__ACTIVITY__:
Every entry below should come back unchanged, except that the pictures are dropped.

__PROVIDED DATA__:
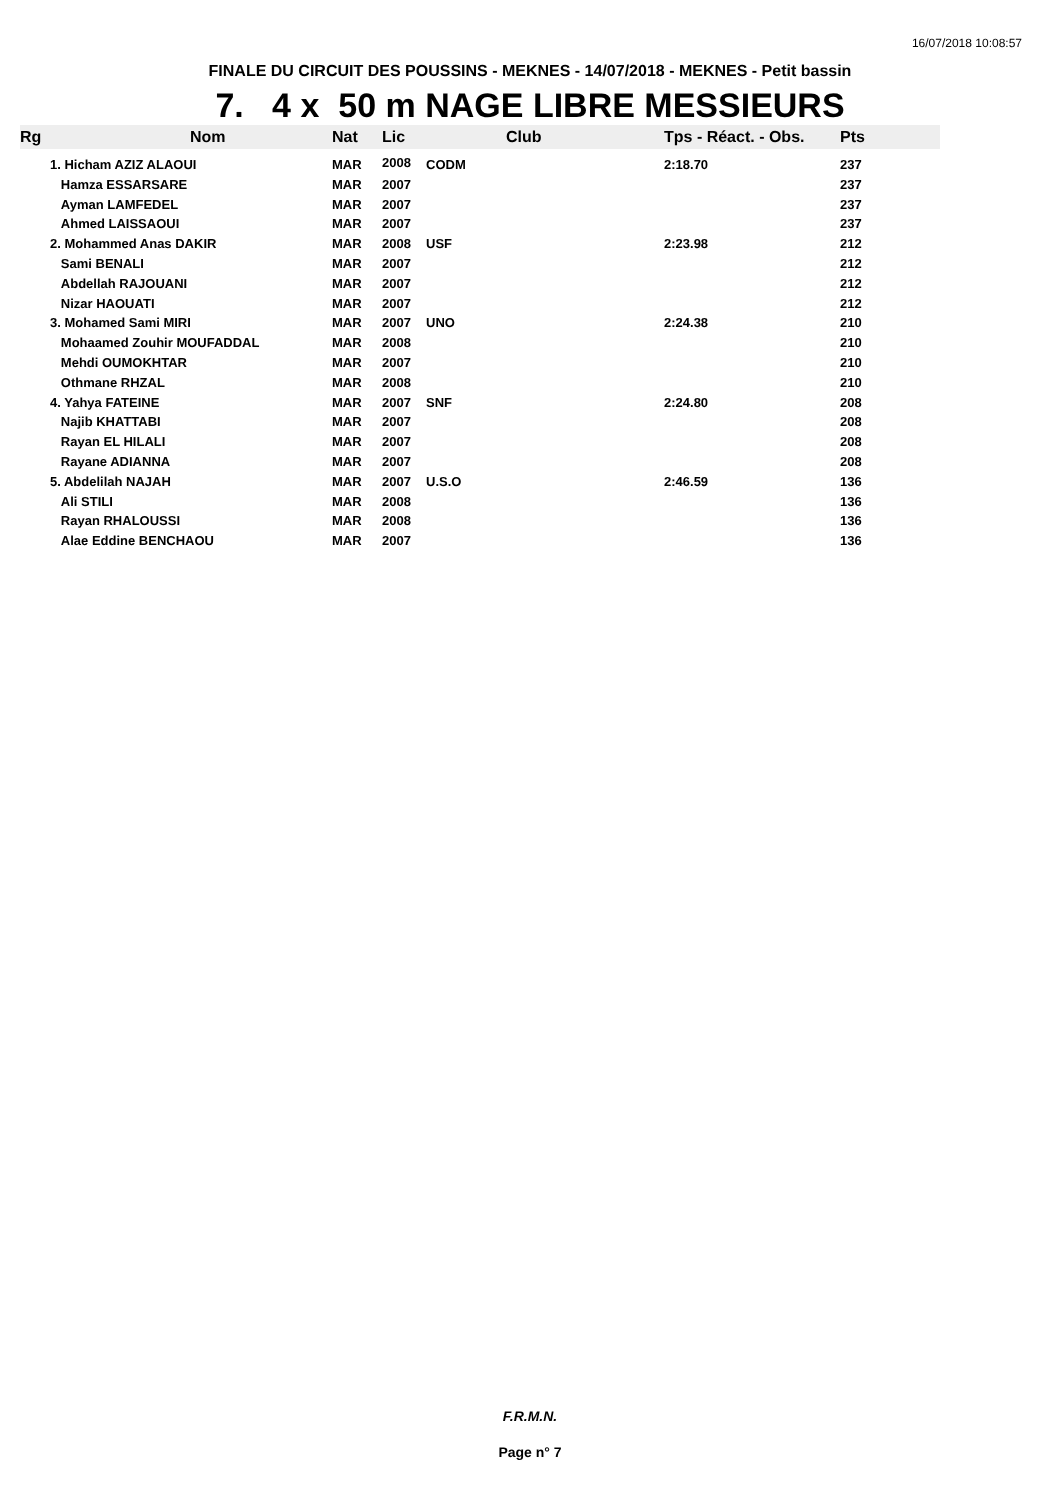16/07/2018 10:08:57
FINALE DU CIRCUIT DES POUSSINS - MEKNES - 14/07/2018 - MEKNES - Petit bassin
7. 4 x 50 m NAGE LIBRE MESSIEURS
| Rg | Nom | Nat | Lic | Club | Tps - Réact. - Obs. | Pts |
| --- | --- | --- | --- | --- | --- | --- |
| | 1. Hicham AZIZ ALAOUI | MAR | 2008 | CODM | 2:18.70 | 237 |
| | Hamza ESSARSARE | MAR | 2007 | | | 237 |
| | Ayman LAMFEDEL | MAR | 2007 | | | 237 |
| | Ahmed LAISSAOUI | MAR | 2007 | | | 237 |
| | 2. Mohammed Anas DAKIR | MAR | 2008 | USF | 2:23.98 | 212 |
| | Sami BENALI | MAR | 2007 | | | 212 |
| | Abdellah RAJOUANI | MAR | 2007 | | | 212 |
| | Nizar HAOUATI | MAR | 2007 | | | 212 |
| | 3. Mohamed Sami MIRI | MAR | 2007 | UNO | 2:24.38 | 210 |
| | Mohaamed Zouhir MOUFADDAL | MAR | 2008 | | | 210 |
| | Mehdi OUMOKHTAR | MAR | 2007 | | | 210 |
| | Othmane RHZAL | MAR | 2008 | | | 210 |
| | 4. Yahya FATEINE | MAR | 2007 | SNF | 2:24.80 | 208 |
| | Najib KHATTABI | MAR | 2007 | | | 208 |
| | Rayan EL HILALI | MAR | 2007 | | | 208 |
| | Rayane ADIANNA | MAR | 2007 | | | 208 |
| | 5. Abdelilah NAJAH | MAR | 2007 | U.S.O | 2:46.59 | 136 |
| | Ali STILI | MAR | 2008 | | | 136 |
| | Rayan RHALOUSSI | MAR | 2008 | | | 136 |
| | Alae Eddine BENCHAOU | MAR | 2007 | | | 136 |
F.R.M.N.
Page n° 7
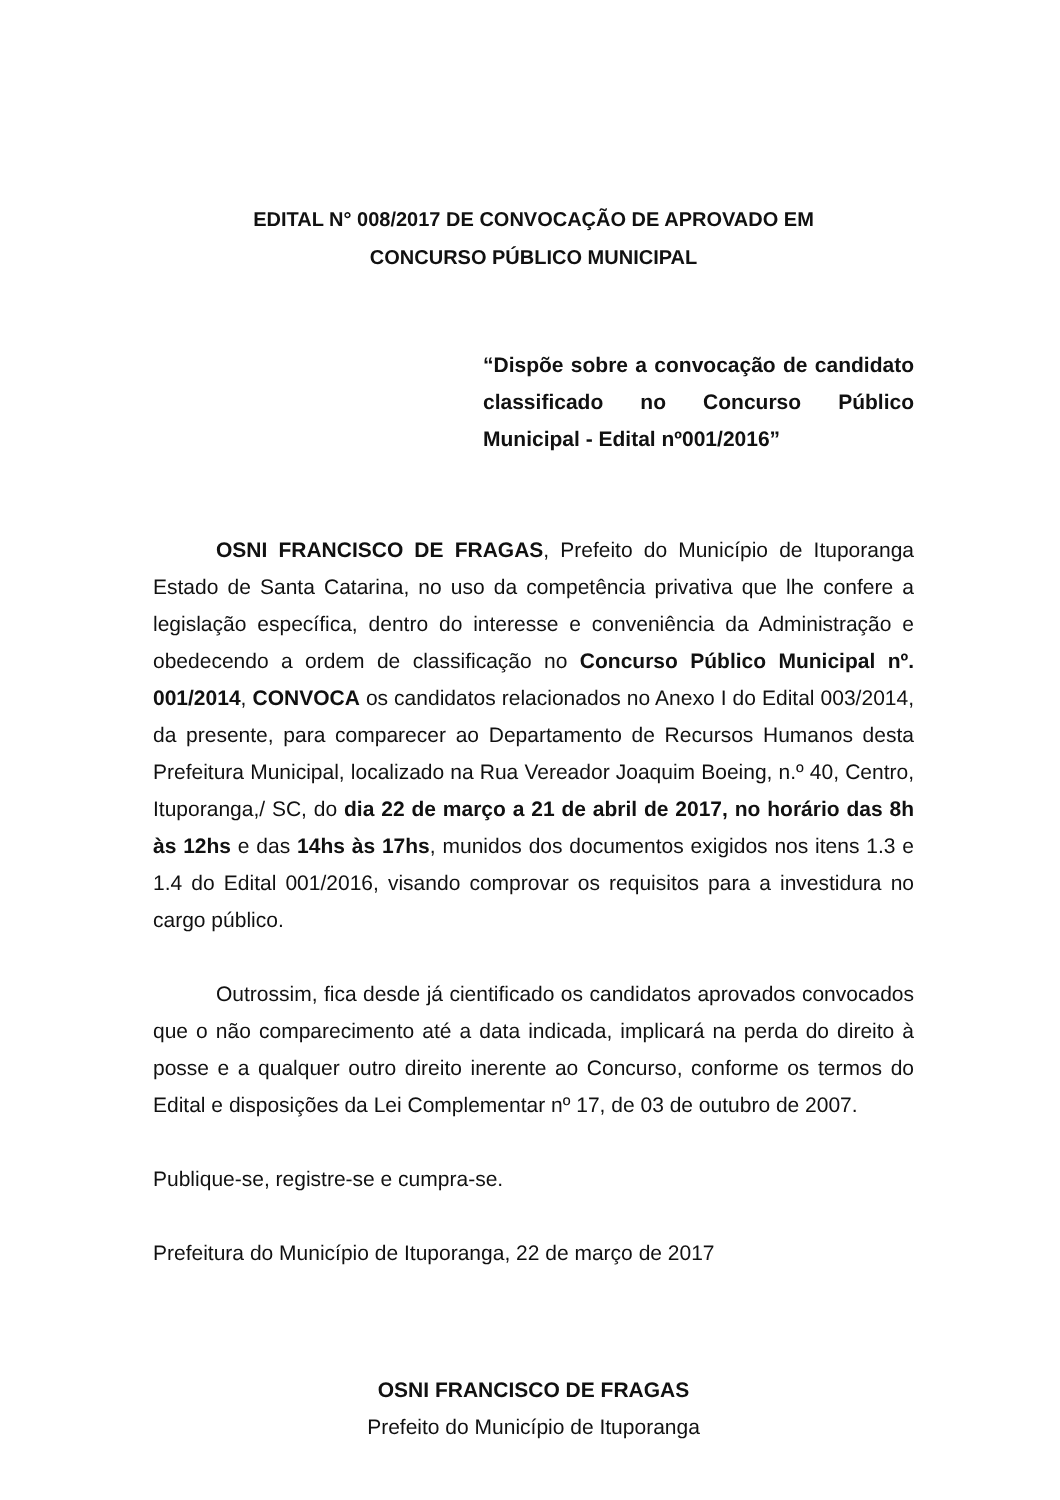EDITAL N° 008/2017 DE CONVOCAÇÃO DE APROVADO EM
CONCURSO PÚBLICO MUNICIPAL
“Dispõe sobre a convocação de candidato classificado no Concurso Público Municipal - Edital nº001/2016”
OSNI FRANCISCO DE FRAGAS, Prefeito do Município de Ituporanga Estado de Santa Catarina, no uso da competência privativa que lhe confere a legislação específica, dentro do interesse e conveniência da Administração e obedecendo a ordem de classificação no Concurso Público Municipal nº. 001/2014, CONVOCA os candidatos relacionados no Anexo I do Edital 003/2014, da presente, para comparecer ao Departamento de Recursos Humanos desta Prefeitura Municipal, localizado na Rua Vereador Joaquim Boeing, n.º 40, Centro, Ituporanga,/ SC, do dia 22 de março a 21 de abril de 2017, no horário das 8h às 12hs e das 14hs às 17hs, munidos dos documentos exigidos nos itens 1.3 e 1.4 do Edital 001/2016, visando comprovar os requisitos para a investidura no cargo público.
Outrossim, fica desde já cientificado os candidatos aprovados convocados que o não comparecimento até a data indicada, implicará na perda do direito à posse e a qualquer outro direito inerente ao Concurso, conforme os termos do Edital e disposições da Lei Complementar nº 17, de 03 de outubro de 2007.
Publique-se, registre-se e cumpra-se.
Prefeitura do Município de Ituporanga, 22 de março de 2017
OSNI FRANCISCO DE FRAGAS
Prefeito do Município de Ituporanga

__TASK SOLUTION__:
16/07/2018 10:08:57
FINALE DU CIRCUIT DES POUSSINS - MEKNES - 14/07/2018 - MEKNES - Petit bassin
7. 4 x 50 m NAGE LIBRE MESSIEURS
| Rg | Nom | Nat | Lic | Club | Tps - Réact. - Obs. | Pts |
| --- | --- | --- | --- | --- | --- | --- |
| | 1. Hicham AZIZ ALAOUI | MAR | 2008 | CODM | 2:18.70 | 237 |
| | Hamza ESSARSARE | MAR | 2007 | | | 237 |
| | Ayman LAMFEDEL | MAR | 2007 | | | 237 |
| | Ahmed LAISSAOUI | MAR | 2007 | | | 237 |
| | 2. Mohammed Anas DAKIR | MAR | 2008 | USF | 2:23.98 | 212 |
| | Sami BENALI | MAR | 2007 | | | 212 |
| | Abdellah RAJOUANI | MAR | 2007 | | | 212 |
| | Nizar HAOUATI | MAR | 2007 | | | 212 |
| | 3. Mohamed Sami MIRI | MAR | 2007 | UNO | 2:24.38 | 210 |
| | Mohaamed Zouhir MOUFADDAL | MAR | 2008 | | | 210 |
| | Mehdi OUMOKHTAR | MAR | 2007 | | | 210 |
| | Othmane RHZAL | MAR | 2008 | | | 210 |
| | 4. Yahya FATEINE | MAR | 2007 | SNF | 2:24.80 | 208 |
| | Najib KHATTABI | MAR | 2007 | | | 208 |
| | Rayan EL HILALI | MAR | 2007 | | | 208 |
| | Rayane ADIANNA | MAR | 2007 | | | 208 |
| | 5. Abdelilah NAJAH | MAR | 2007 | U.S.O | 2:46.59 | 136 |
| | Ali STILI | MAR | 2008 | | | 136 |
| | Rayan RHALOUSSI | MAR | 2008 | | | 136 |
| | Alae Eddine BENCHAOU | MAR | 2007 | | | 136 |
F.R.M.N.
Page n° 7
EDITAL N° 008/2017 DE CONVOCAÇÃO DE APROVADO EM
CONCURSO PÚBLICO MUNICIPAL
“Dispõe sobre a convocação de candidato classificado no Concurso Público Municipal - Edital nº001/2016”
OSNI FRANCISCO DE FRAGAS, Prefeito do Município de Ituporanga Estado de Santa Catarina, no uso da competência privativa que lhe confere a legislação específica, dentro do interesse e conveniência da Administração e obedecendo a ordem de classificação no Concurso Público Municipal nº. 001/2014, CONVOCA os candidatos relacionados no Anexo I do Edital 003/2014, da presente, para comparecer ao Departamento de Recursos Humanos desta Prefeitura Municipal, localizado na Rua Vereador Joaquim Boeing, n.º 40, Centro, Ituporanga,/ SC, do dia 22 de março a 21 de abril de 2017, no horário das 8h às 12hs e das 14hs às 17hs, munidos dos documentos exigidos nos itens 1.3 e 1.4 do Edital 001/2016, visando comprovar os requisitos para a investidura no cargo público.
Outrossim, fica desde já cientificado os candidatos aprovados convocados que o não comparecimento até a data indicada, implicará na perda do direito à posse e a qualquer outro direito inerente ao Concurso, conforme os termos do Edital e disposições da Lei Complementar nº 17, de 03 de outubro de 2007.
Publique-se, registre-se e cumpra-se.
Prefeitura do Município de Ituporanga, 22 de março de 2017
OSNI FRANCISCO DE FRAGAS
Prefeito do Município de Ituporanga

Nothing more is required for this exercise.